Exercise aim
Return, exactly and in full, the lines of the records below starting at the one with "right eye: (181, 242)" and ending at the one with "left shoulder: (1308, 927)", and no other lines.

Data supplied
======

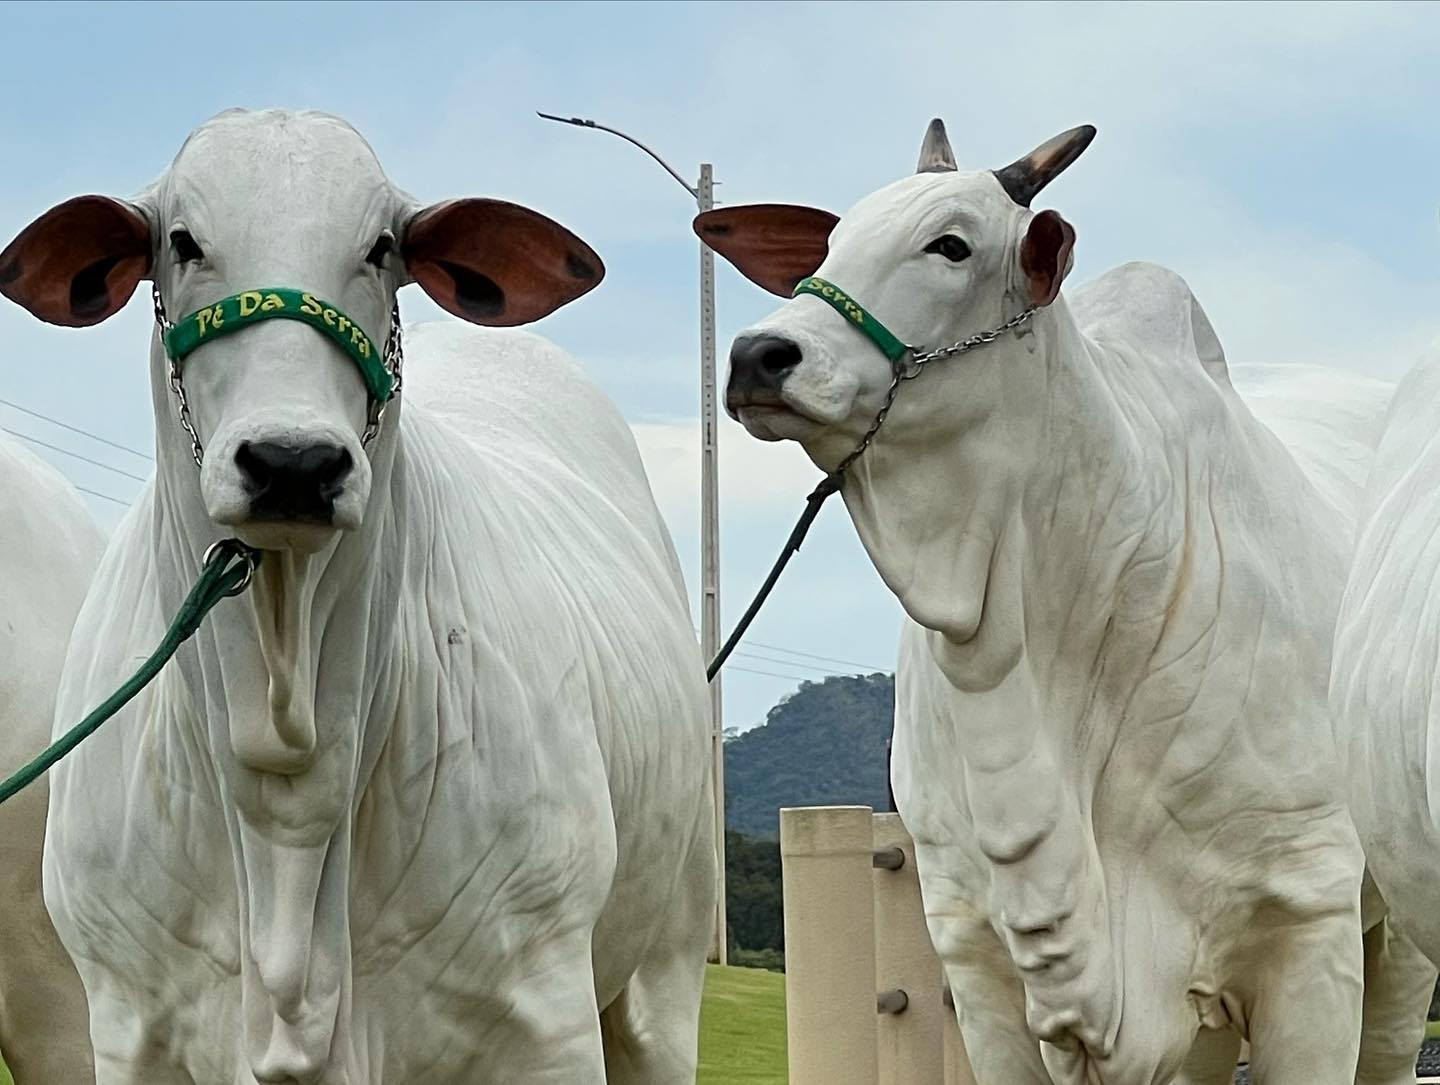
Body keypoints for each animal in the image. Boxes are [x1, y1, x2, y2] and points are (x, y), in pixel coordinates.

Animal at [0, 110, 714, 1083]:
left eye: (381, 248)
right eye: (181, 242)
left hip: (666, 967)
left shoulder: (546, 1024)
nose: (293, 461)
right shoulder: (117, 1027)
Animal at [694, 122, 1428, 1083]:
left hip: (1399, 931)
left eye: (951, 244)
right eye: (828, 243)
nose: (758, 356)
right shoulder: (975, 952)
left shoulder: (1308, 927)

======

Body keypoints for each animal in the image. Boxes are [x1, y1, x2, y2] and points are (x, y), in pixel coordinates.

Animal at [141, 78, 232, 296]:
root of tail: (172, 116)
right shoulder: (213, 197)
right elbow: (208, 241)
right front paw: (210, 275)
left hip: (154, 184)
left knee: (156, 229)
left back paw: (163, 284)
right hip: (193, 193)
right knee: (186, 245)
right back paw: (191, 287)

======

Answer section
right eye: (181, 242)
left hip: (666, 967)
left shoulder: (546, 1024)
nose: (293, 461)
right shoulder: (117, 1027)
Animal at [694, 122, 1428, 1083]:
left hip: (1399, 931)
left eye: (951, 244)
right eye: (828, 243)
nose: (758, 356)
right shoulder: (975, 952)
left shoulder: (1308, 927)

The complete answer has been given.